Expressing his thoughts about the current fight against corruption by the federal government, he noted that the anti-graft war is selective and therefore difficult to work. He said: “The anti graft war is not working because it is selective. As we can see, the corruption fight is targeted against opponents. Fighting corruption is not about locking people up. It is the job of the Economic and Financial Crimes Commission (EFCC), Independent Corrupt Practices and other related Offences Commission (ICPC), police and other agencies established by law to fight corruption. I think it is a selective trial. Let corruption be fought according to law. There is no need for media trial and sing-song. Anyone found guilty should be sent to jail and let there be governance.”
He also expressed his view about the revelations in respect of the judicial officers and senior advocates facing trial. According to him, the procedure of arresting the judges was wrong. He said: “I think the procedure was wrong. The DSS should not have carried a sting operation on judicial officers especially at their residence because the house of a judge is an extension of his chamber. Most judges carry their files home to continue their work where they stopped in the office. Even though, I did not agree with the method adopted by invading the house of the judges, I think it has brought out some revelations about the judiciary. We as Nigerians should join hands to cleanse the judicial sector. I never knew there are lawyers who have bank account of judges.

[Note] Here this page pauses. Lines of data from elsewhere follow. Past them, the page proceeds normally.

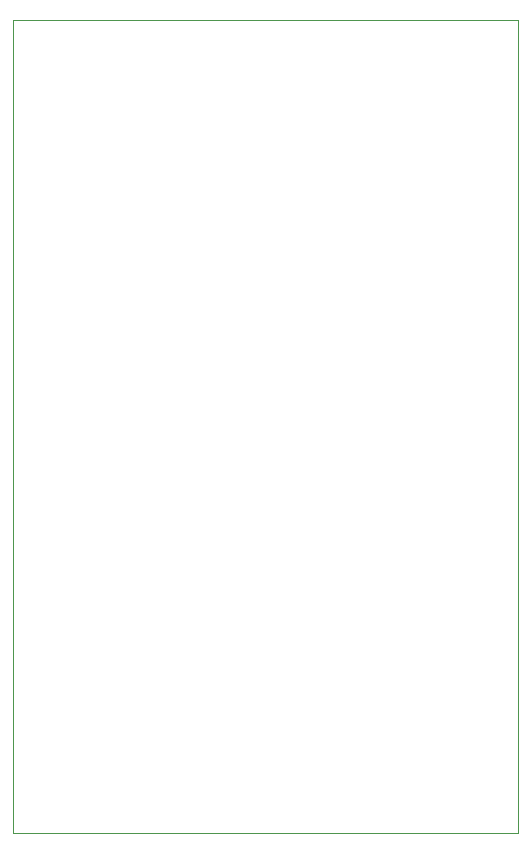
<source format=gbr>
G04 #@! TF.GenerationSoftware,KiCad,Pcbnew,5.1.4-e60b266~84~ubuntu19.04.1*
G04 #@! TF.CreationDate,2020-01-15T22:36:37+11:00*
G04 #@! TF.ProjectId,sid-board,7369642d-626f-4617-9264-2e6b69636164,rev?*
G04 #@! TF.SameCoordinates,Original*
G04 #@! TF.FileFunction,Profile,NP*
%FSLAX46Y46*%
G04 Gerber Fmt 4.6, Leading zero omitted, Abs format (unit mm)*
G04 Created by KiCad (PCBNEW 5.1.4-e60b266~84~ubuntu19.04.1) date 2020-01-15 22:36:37*
%MOMM*%
%LPD*%
G04 APERTURE LIST*
%ADD10C,0.050000*%
G04 APERTURE END LIST*
D10*
X62230000Y-128397000D02*
X62230000Y-59563000D01*
X105029000Y-128397000D02*
X62230000Y-128397000D01*
X105029000Y-59563000D02*
X105029000Y-128397000D01*
X62230000Y-59563000D02*
X105029000Y-59563000D01*
M02*

</source>
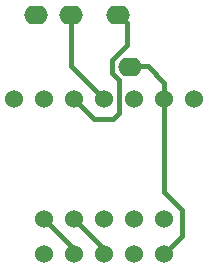
<source format=gtl>
G04 #@! TF.GenerationSoftware,KiCad,Pcbnew,9.0.2*
G04 #@! TF.CreationDate,2025-07-09T02:52:23-04:00*
G04 #@! TF.ProjectId,FBT,4642542e-6b69-4636-9164-5f7063625858,rev?*
G04 #@! TF.SameCoordinates,Original*
G04 #@! TF.FileFunction,Copper,L1,Top*
G04 #@! TF.FilePolarity,Positive*
%FSLAX46Y46*%
G04 Gerber Fmt 4.6, Leading zero omitted, Abs format (unit mm)*
G04 Created by KiCad (PCBNEW 9.0.2) date 2025-07-09 02:52:23*
%MOMM*%
%LPD*%
G01*
G04 APERTURE LIST*
G04 #@! TA.AperFunction,ComponentPad*
%ADD10O,2.000000X1.600000*%
G04 #@! TD*
G04 #@! TA.AperFunction,ComponentPad*
%ADD11C,1.524000*%
G04 #@! TD*
G04 #@! TA.AperFunction,Conductor*
%ADD12C,0.400000*%
G04 #@! TD*
G04 APERTURE END LIST*
D10*
X175850000Y-111000000D03*
X171850000Y-111000000D03*
X168850000Y-111000000D03*
X176850000Y-115400000D03*
D11*
X182260000Y-118100000D03*
X179720000Y-118100000D03*
X177180000Y-118100000D03*
X174640000Y-118100000D03*
X172100000Y-118100000D03*
X169560000Y-118100000D03*
X167020000Y-118100000D03*
X169560000Y-128260000D03*
X172100000Y-128260000D03*
X174640000Y-128260000D03*
X177180000Y-128260000D03*
X179720000Y-128260000D03*
X179720000Y-131180000D03*
X177180000Y-131180000D03*
X174640000Y-131180000D03*
X172100000Y-131180000D03*
X169560000Y-131180000D03*
D12*
X176600000Y-111650000D02*
X176600000Y-113500000D01*
X175300000Y-115900000D02*
X175920000Y-116520000D01*
X175920000Y-116520000D02*
X175920000Y-119260000D01*
X173760000Y-119760000D02*
X172100000Y-118100000D01*
X175880000Y-110930000D02*
X176600000Y-111650000D01*
X175920000Y-119260000D02*
X175420000Y-119760000D01*
X175420000Y-119760000D02*
X173760000Y-119760000D01*
X175300000Y-114800000D02*
X175300000Y-115900000D01*
X176600000Y-113500000D02*
X175300000Y-114800000D01*
X179720000Y-118100000D02*
X179720000Y-125960000D01*
X178330000Y-115330000D02*
X176880000Y-115330000D01*
X179720000Y-118100000D02*
X179720000Y-116720000D01*
X179720000Y-116720000D02*
X178330000Y-115330000D01*
X179720000Y-125960000D02*
X181220000Y-127460000D01*
X181220000Y-127460000D02*
X181220000Y-129680000D01*
X181220000Y-129680000D02*
X179720000Y-131180000D01*
X171850000Y-115310000D02*
X174640000Y-118100000D01*
X171850000Y-111000000D02*
X171850000Y-115310000D01*
X172100000Y-130800000D02*
X169560000Y-128260000D01*
X172100000Y-131180000D02*
X172100000Y-130800000D01*
X174640000Y-130800000D02*
X172100000Y-128260000D01*
X174640000Y-131180000D02*
X174640000Y-130800000D01*
M02*

</source>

It was strange to me that people have been sending money as much as N500,000, N5 million and other amounts to judges to influence judgment. Anyone who is found guilty should be dealt with according to the law.
We support the EFCC and other agencies established to fight corruption. I think the revelations coming out is a good development but it should be done according to the law, holistic and should not be selective. Delay in administration of justice is the cause of corruption in the judiciary. I also think the government should look into the welfare of judges.”